> However, given just the weights, we don't have the source
This is incorrect, given the definitions in the license.
> (Apache 2.0) "Source" form shall mean the preferred form for making modifications, including but not limited to software source code, documentation source, and configuration files.
(emphasis mine)
In LLMs, the weights are the preferred form of making modifications. Weights are not compiled from something else. You start with the weights (randomly initialised) and at every step of training you adjust the weights. That is not akin to compilation, for many reasons (both theoretical and practical).
In general licenses do not give you rights over the "know-how" or "processes" in which the licensed parts were created. What you get is the ability to inspect, modify, redistribute the work as you see fit. And most importantly, you modify the work just like the creators modify the work (hence the preferred form). Just not with the same data (i.e. you can modify the source of chrome all you want, just not with the "know-how and knowledge" of a google engineer - the license can not offer that).
This is also covered in the EU AI act btw.
> General-purpose AI models released under free and open-source licences should be considered to ensure high levels of transparency and openness if their parameters, including the weights, the information on the model architecture, and the information on model usage are made publicly available.
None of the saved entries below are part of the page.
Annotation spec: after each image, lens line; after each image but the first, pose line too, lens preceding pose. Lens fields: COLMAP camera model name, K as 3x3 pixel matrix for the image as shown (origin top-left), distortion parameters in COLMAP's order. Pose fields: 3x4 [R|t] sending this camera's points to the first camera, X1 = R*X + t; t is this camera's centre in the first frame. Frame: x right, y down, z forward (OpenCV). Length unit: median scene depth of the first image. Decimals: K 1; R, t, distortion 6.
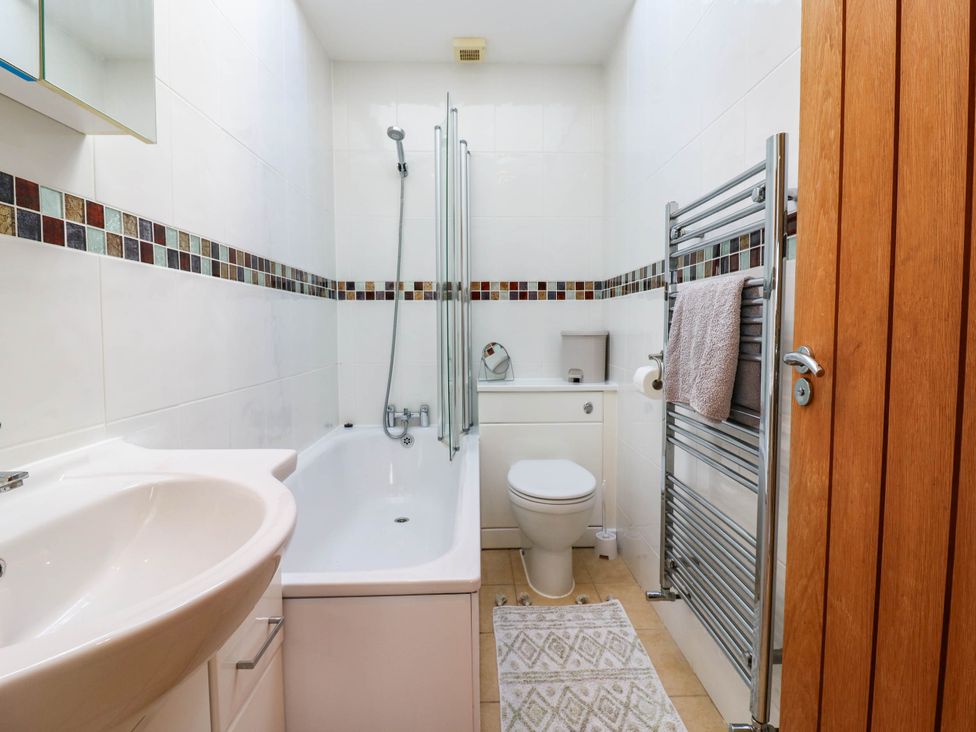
lens RADIAL K [[501.3, 0, 484.8], [0, 501.3, 358.0], [0, 0, 1]] dist [-0.000408, -0.012283]
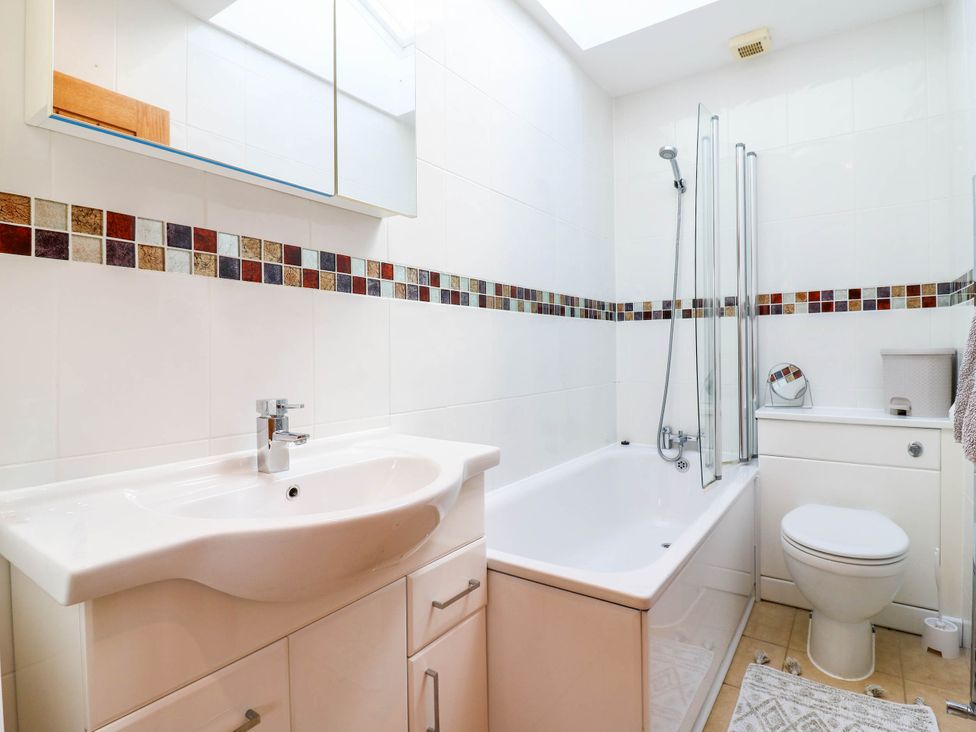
lens RADIAL K [[501.3, 0, 484.8], [0, 501.3, 358.0], [0, 0, 1]] dist [-0.000408, -0.012283]
pose [[0.806449, 0.003049, -0.591296, 0.130733], [-0.027242, 0.999116, -0.032002, 0.002754], [0.590676, 0.041916, 0.805820, -0.003346]]
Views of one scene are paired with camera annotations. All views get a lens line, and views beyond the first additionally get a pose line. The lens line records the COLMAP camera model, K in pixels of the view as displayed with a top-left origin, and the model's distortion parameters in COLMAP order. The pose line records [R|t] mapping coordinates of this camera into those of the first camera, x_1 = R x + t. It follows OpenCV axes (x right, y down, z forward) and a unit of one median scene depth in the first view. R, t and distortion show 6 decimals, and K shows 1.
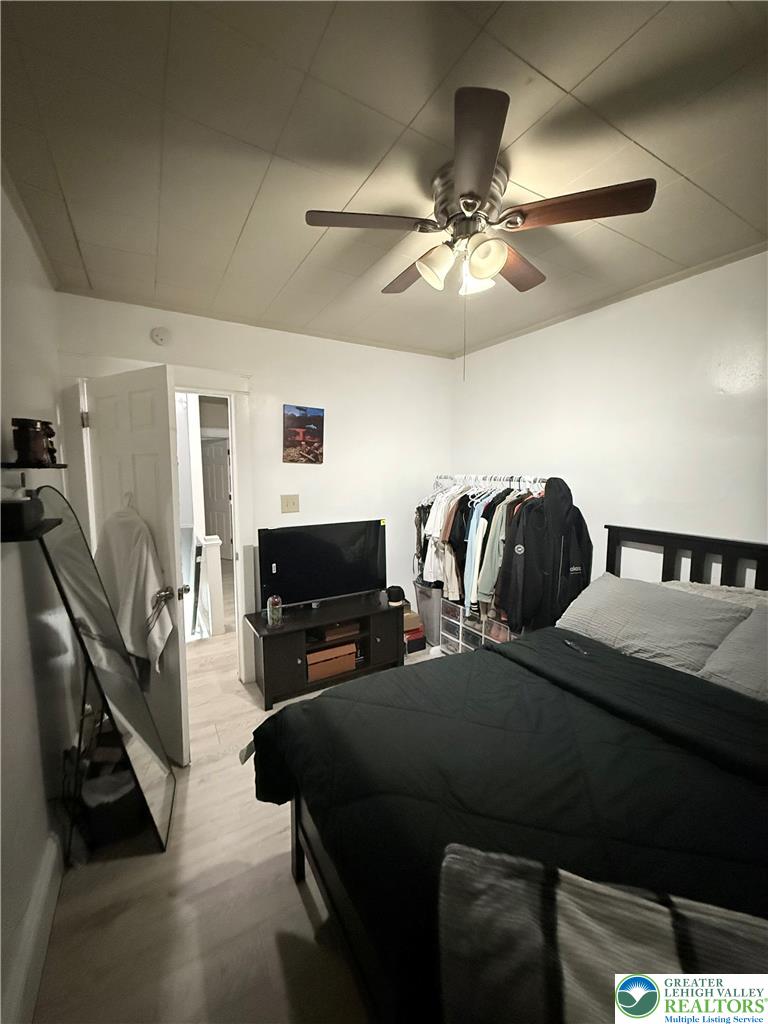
lens RADIAL K [[406.5, 0, 390.0], [0, 406.5, 513.3], [0, 0, 1]] dist [-0.002295, 0.000092]
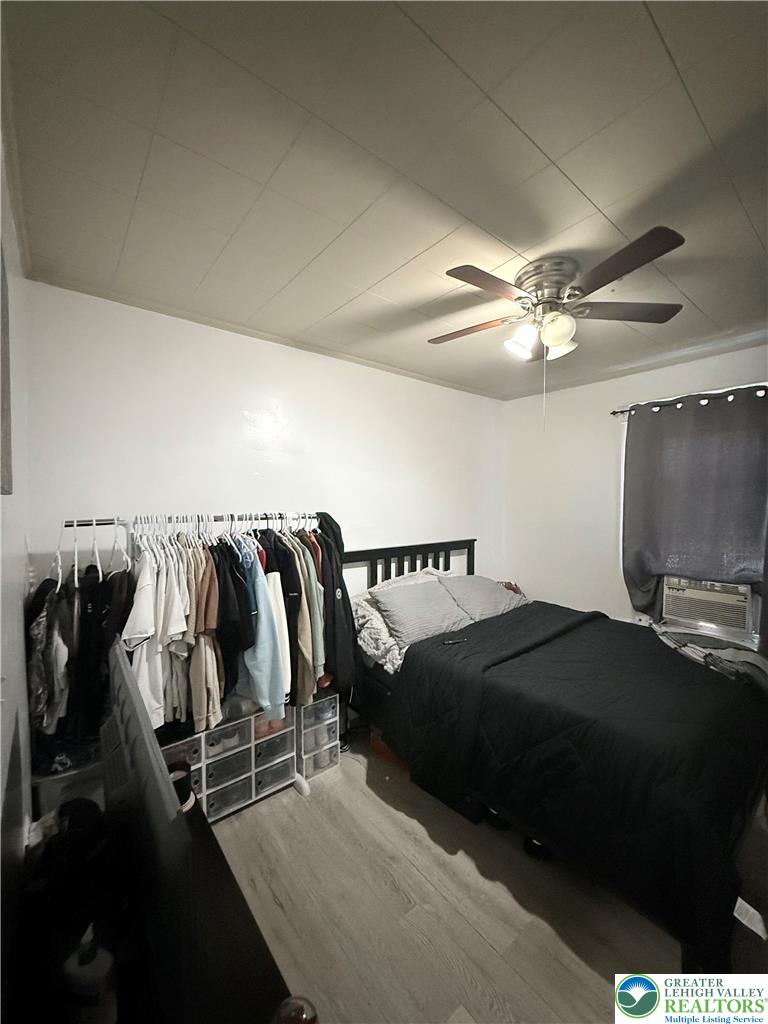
lens RADIAL K [[406.5, 0, 392.5], [0, 406.5, 513.2], [0, 0, 1]] dist [-0.002295, 0.000092]
pose [[-0.154982, -0.034006, 0.987332, -0.638715], [0.108701, 0.992752, 0.051256, -0.132587], [-0.981919, 0.115267, -0.150162, 1.109033]]
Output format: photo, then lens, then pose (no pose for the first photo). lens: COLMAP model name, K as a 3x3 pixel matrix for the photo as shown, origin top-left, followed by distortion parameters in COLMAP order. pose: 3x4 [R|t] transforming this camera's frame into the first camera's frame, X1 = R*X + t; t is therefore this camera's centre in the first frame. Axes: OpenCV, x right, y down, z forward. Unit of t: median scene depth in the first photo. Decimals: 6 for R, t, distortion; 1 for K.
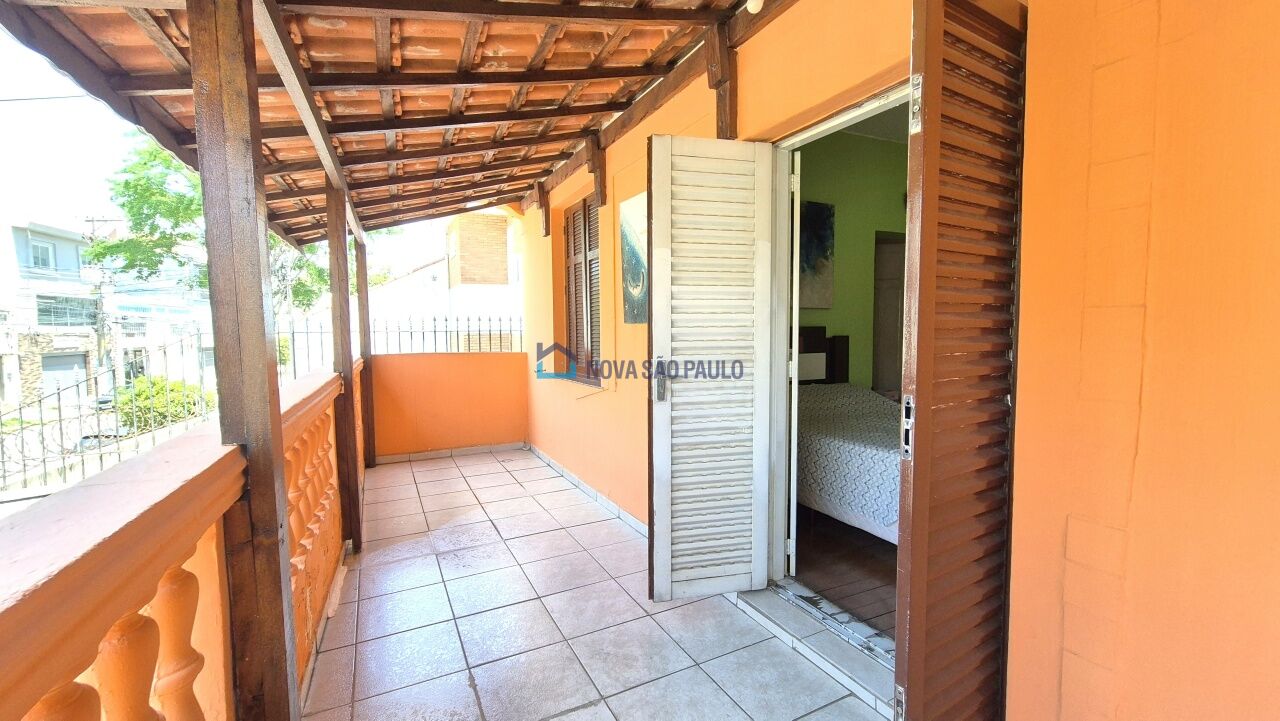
lens RADIAL K [[523.1, 0, 640.0], [0, 523.1, 360.5], [0, 0, 1]] dist [0.000227, 0.000094]
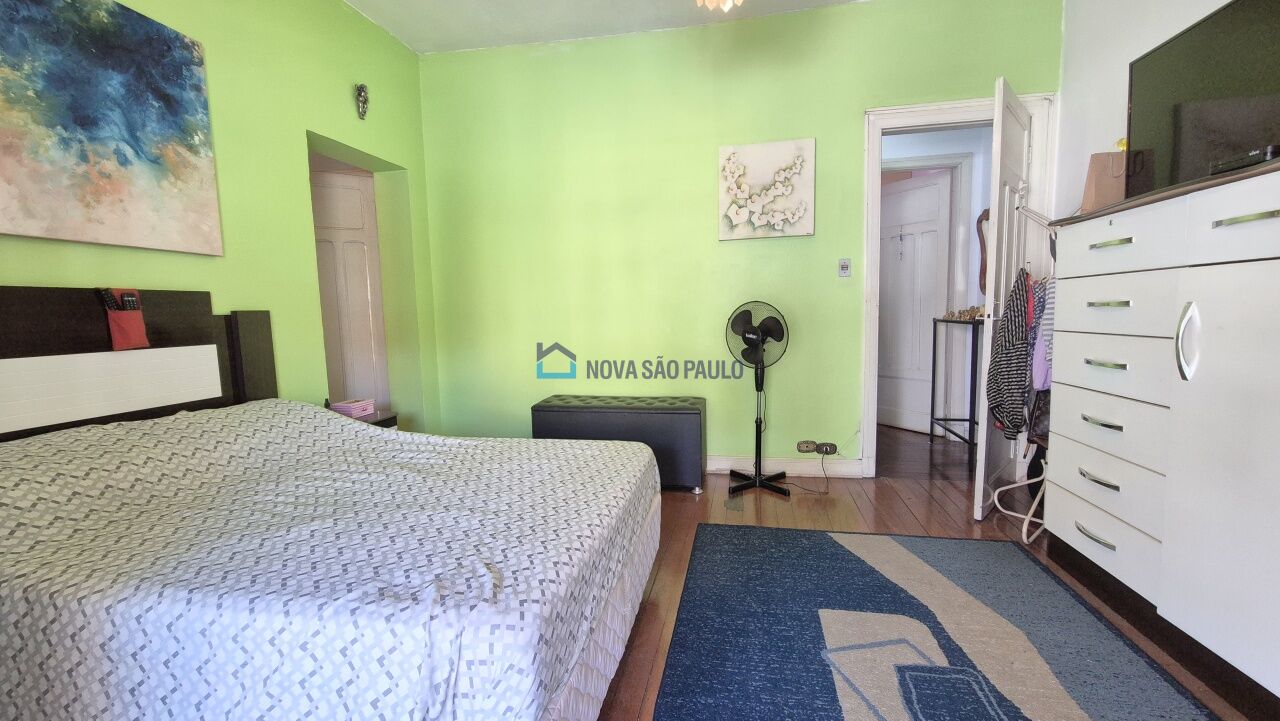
lens RADIAL K [[523.1, 0, 640.0], [0, 523.1, 360.5], [0, 0, 1]] dist [0.000227, 0.000094]
pose [[0.616296, -0.084707, 0.782946, 0.215578], [0.070374, 0.996145, 0.052378, 0.002247], [-0.784364, 0.022819, 0.619881, 0.379587]]
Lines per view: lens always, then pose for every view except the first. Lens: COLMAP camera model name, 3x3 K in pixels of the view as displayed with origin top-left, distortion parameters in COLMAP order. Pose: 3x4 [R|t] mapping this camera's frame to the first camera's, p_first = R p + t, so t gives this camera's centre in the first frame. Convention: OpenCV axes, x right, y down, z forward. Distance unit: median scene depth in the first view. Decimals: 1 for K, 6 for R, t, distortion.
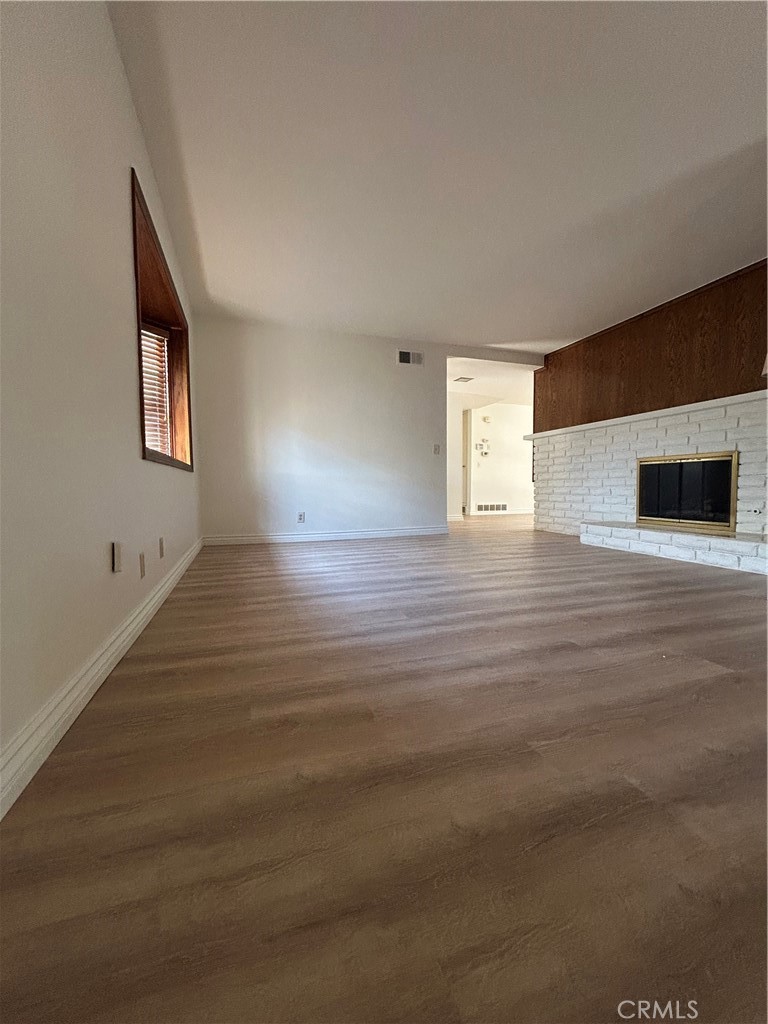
lens RADIAL K [[412.0, 0, 385.1], [0, 412.0, 510.2], [0, 0, 1]] dist [0.000395, 0.001069]
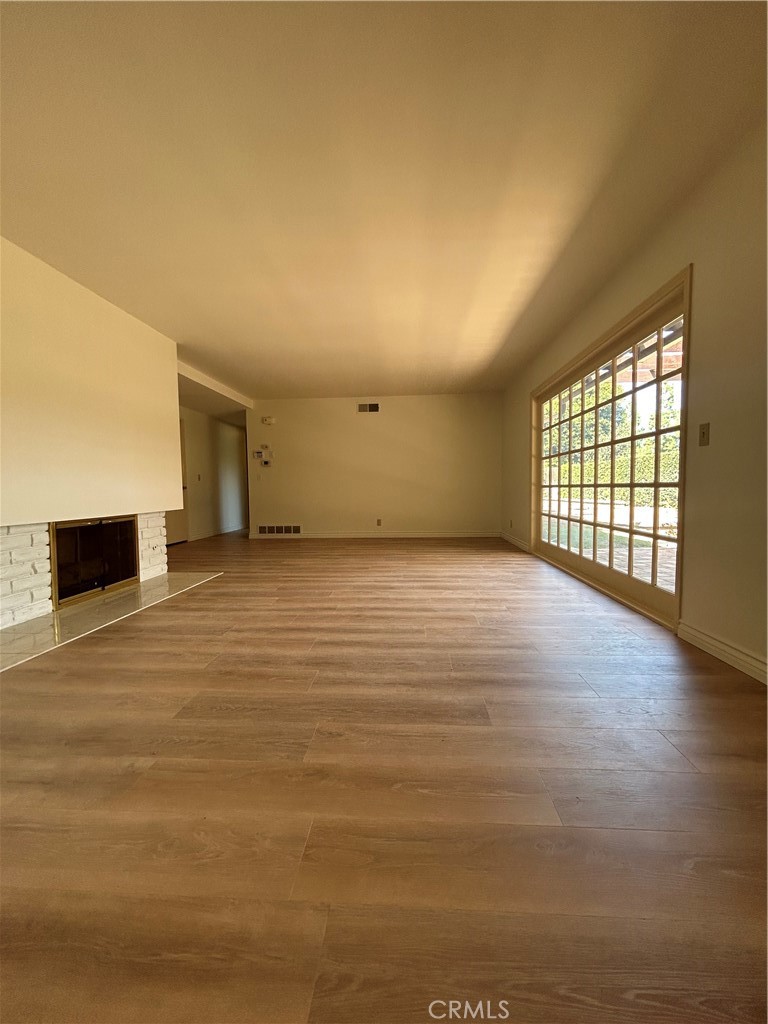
lens RADIAL K [[412.0, 0, 383.8], [0, 412.0, 511.8], [0, 0, 1]] dist [0.000395, 0.001069]
pose [[0.918291, 0.017959, -0.395498, 0.772470], [-0.016452, 0.999839, 0.007201, -0.050918], [0.395564, -0.000106, 0.918439, 0.347662]]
The licence should be considered to be free and open-source also when it allows users to run, copy, distribute, study, change and improve software and data, including models under the condition that the original provider of the model is credited, the identical or comparable terms of distribution are respected.
> In LLMs, the weights are the preferred form of making modifications.
No they aren't. We happen to be able to do things to modify the weights, sure, but why would any lab ever train something from scratch if editing weights was preferred?